"No somos conscientes de quiénes somos hasta el momento en que nos relacionamos con personas ajenas a nosotros" (o algo así...) decía
Juan Echanove en
Plataforma, una obra de teatro basada en una de las novelas más controvertidas del francés
Michel Houellebecq. Michel, el personaje interpretado por Echanove, es alguien que trata de entender, de encontrar una razón para su existencia.
En mi opinión, no sales del teatro indiferente, pues las reflexiones del protagonista no son pocas y todas giran entorno a temas tales como lo efímero de nuestra vida, la segunda caducidad de nuestros cuerpos, los intentos vanos de prorrogar la existencia más allá de sus límites, la ficticia prosperidad de una libertad liberal, capitalista, de una moral de coca-cola.

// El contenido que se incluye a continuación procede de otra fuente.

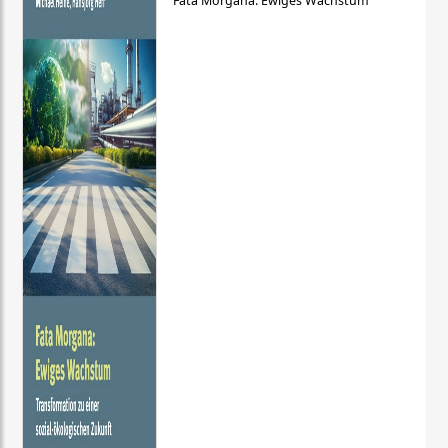
Fata Morgana: Ewiges Wachstum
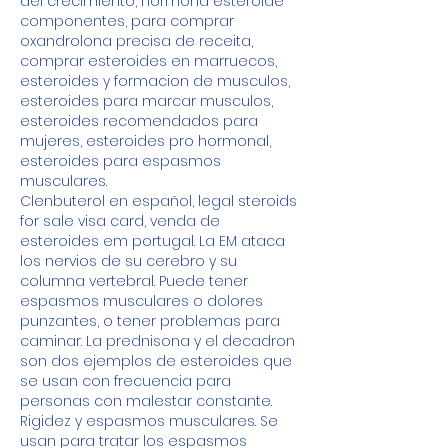
del crecimiento, hormona esteroide 
componentes, para comprar 
oxandrolona precisa de receita, 
comprar esteroides en marruecos, 
esteroides y formacion de musculos, 
esteroides para marcar musculos, 
esteroides recomendados para 
mujeres, esteroides pro hormonal, 
esteroides para espasmos 
musculares.
Clenbuterol en español, legal steroids 
for sale visa card, venda de 
esteroides em portugal. La EM ataca 
los nervios de su cerebro y su 
columna vertebral. Puede tener 
espasmos musculares o dolores 
punzantes, o tener problemas para 
caminar. La prednisona y el decadron 
son dos ejemplos de esteroides que 
se usan con frecuencia para 
personas con malestar constante. 
Rigidez y espasmos musculares. Se 
usan para tratar los espasmos 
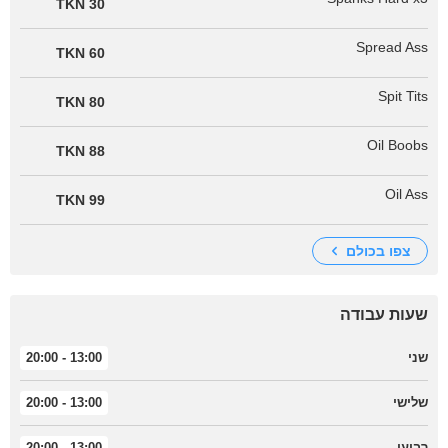
30 TKN
Spread Ass
60 TKN
Spit Tits
80 TKN
Oil Boobs
88 TKN
Oil Ass
99 TKN
צפו בכולם
שעות עבודה
שני
13:00 - 20:00
שלישי
13:00 - 20:00
רביעי
13:00 - 20:00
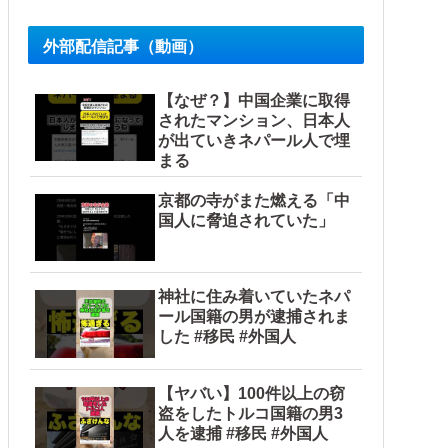
外部配信記事（動画）
【なぜ？】中国企業に取得
されたマンション、日本人
い」
が出ていきネパール人で埋
まる
京都の寺がまた燃える「中
国人に脅迫されていた」
神社に住み着いていたネパ
ール国籍の男が逮捕されま
析していくとヤバイ真実が浮かび上がる他
した #移民 #外国人
【ヤバい】100件以上の窃
盗をしたトルコ国籍の男3
人を逮捕 #移民 #外国人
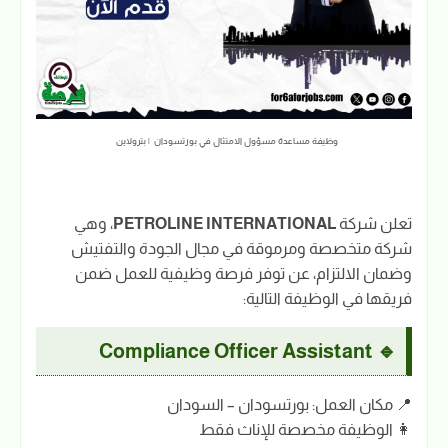
وظيفة مساعدة مسؤول الامتثال في بورتسودان | بترولاين
تعلن شركة
PETROLINE INTERNATIONAL
، وهي
شركة متخصصة ومرموقة في مجال الجودة والتفتيش
وضمان الالتزام، عن توفر فرصة وظيفية للعمل ضمن
فريقها في الوظيفة التالية:
🔹 Compliance Officer Assistant
📍 مكان العمل: بورتسودان – السودان
👩 الوظيفة مخصصة للإناث فقط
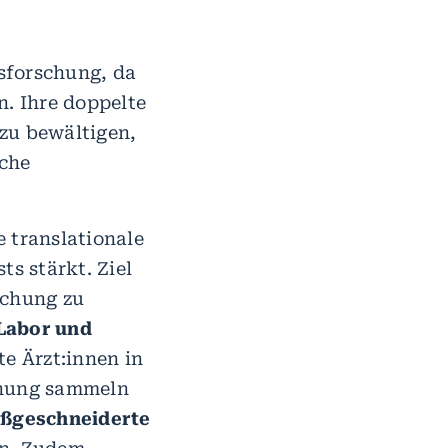
bsforschung, da
n. Ihre doppelte
zu bewältigen,
iche
e translationale
ts stärkt. Ziel
schung zu
Labor und
te Ärzt:innen in
chung sammeln
aßgeschneiderte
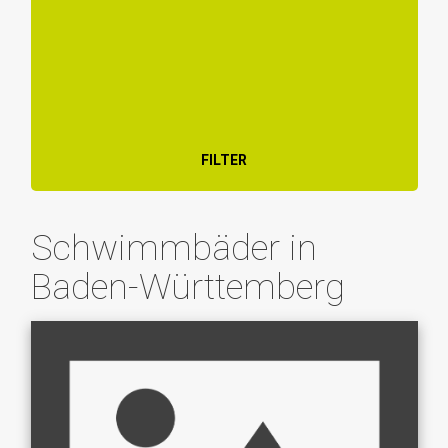
FILTER
Schwimmbäder in
Baden-Württemberg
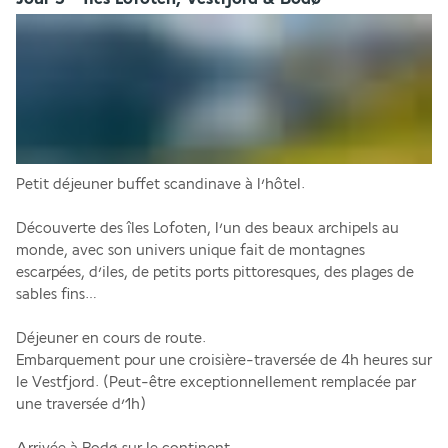
Petit déjeuner buffet scandinave à l’hôtel.
Découverte des îles Lofoten, l’un des beaux archipels au 
monde, avec son univers unique fait de montagnes 
escarpées, d’iles, de petits ports pittoresques, des plages de 
sables fins…
Déjeuner en cours de route.
Embarquement pour une croisière-traversée de 4h heures sur 
le Vestfjord. (Peut-être exceptionnellement remplacée par 
une traversée d’1h)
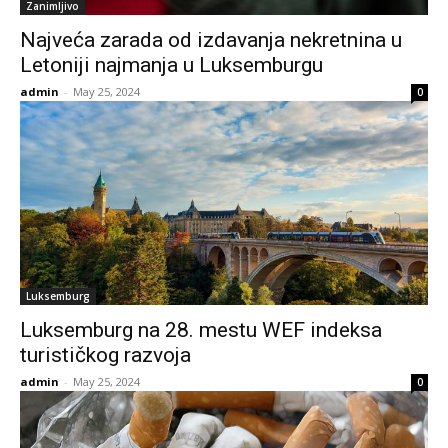
Zanimljivo
Najveća zarada od izdavanja nekretnina u
Letoniji najmanja u Luksemburgu
admin
-
May 25, 2024
0
Luksemburg
Luksemburg na 28. mestu WEF indeksa
turističkog razvoja
admin
-
May 25, 2024
0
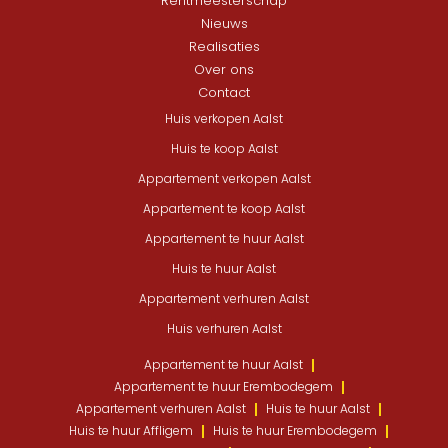
Rentmeesterschap
Nieuws
Realisaties
Over ons
Contact
Huis verkopen Aalst
Huis te koop Aalst
Appartement verkopen Aalst
Appartement te koop Aalst
Appartement te huur Aalst
Huis te huur Aalst
Appartement verhuren Aalst
Huis verhuren Aalst
Appartement te huur Aalst
Appartement te huur Erembodegem
Appartement verhuren Aalst
Huis te huur Aalst
Huis te huur Affligem
Huis te huur Erembodegem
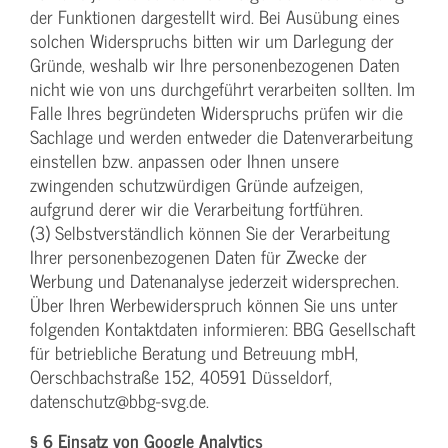
der Funktionen dargestellt wird. Bei Ausübung eines
solchen Widerspruchs bitten wir um Darlegung der
Gründe, weshalb wir Ihre personenbezogenen Daten
nicht wie von uns durchgeführt verarbeiten sollten. Im
Falle Ihres begründeten Widerspruchs prüfen wir die
Sachlage und werden entweder die Datenverarbeitung
einstellen bzw. anpassen oder Ihnen unsere
zwingenden schutzwürdigen Gründe aufzeigen,
aufgrund derer wir die Verarbeitung fortführen.
(3) Selbstverständlich können Sie der Verarbeitung
Ihrer personenbezogenen Daten für Zwecke der
Werbung und Datenanalyse jederzeit widersprechen.
Über Ihren Werbewiderspruch können Sie uns unter
folgenden Kontaktdaten informieren: BBG Gesellschaft
für betriebliche Beratung und Betreuung mbH,
Oerschbachstraße 152, 40591 Düsseldorf,
datenschutz@bbg-svg.de.
§ 6 Einsatz von Google Analytics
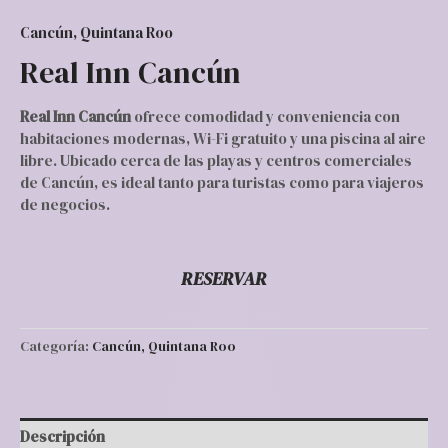
Cancún, Quintana Roo
Real Inn Cancún
Real Inn Cancún
ofrece comodidad y conveniencia con
habitaciones modernas, Wi-Fi gratuito y una piscina al aire
libre. Ubicado cerca de las playas y centros comerciales
de Cancún, es ideal tanto para turistas como para viajeros
de negocios.
RESERVAR
Categoría:
Cancún, Quintana Roo
Descripción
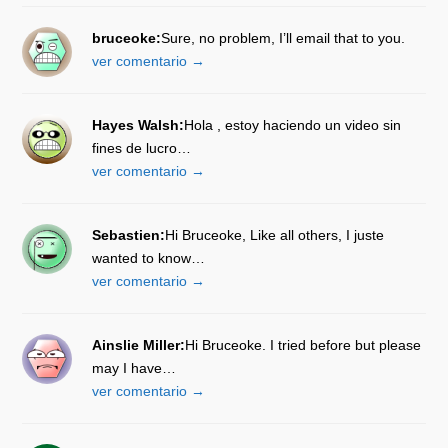
bruceoke:
Sure, no problem, I’ll email that to you.
ver comentario →
Hayes Walsh:
Hola , estoy haciendo un video sin
fines de lucro…
ver comentario →
Sebastien:
Hi Bruceoke, Like all others, I juste
wanted to know…
ver comentario →
Ainslie Miller:
Hi Bruceoke. I tried before but please
may I have…
ver comentario →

Sí, quizás son más interesantes los temas que nombro en el segundo párrafo, pero a mí me quedó grabada la afirmación sobre la conciencia de uno/a mismo/a... Yo me imaginé encerrada en una burbuja, sin contacto con el exterior, sin poder establecer relaciones sociales, sin poder mediar palabra con nadie... Uf, qué miedo.
Porque aunque a veces sea duro escuchar según qué cosas sobre ti de la boca de los demás, probablemente sales reforzado/a de la experiencia. No está mal que de vez en cuando se rompan nuestros esquemas y dejemos de creernos los/as mejores en. Y es que de alguna manera, todos/as tenemos aires de grandeza. Digo yo. Ahí dejo mi reflexión.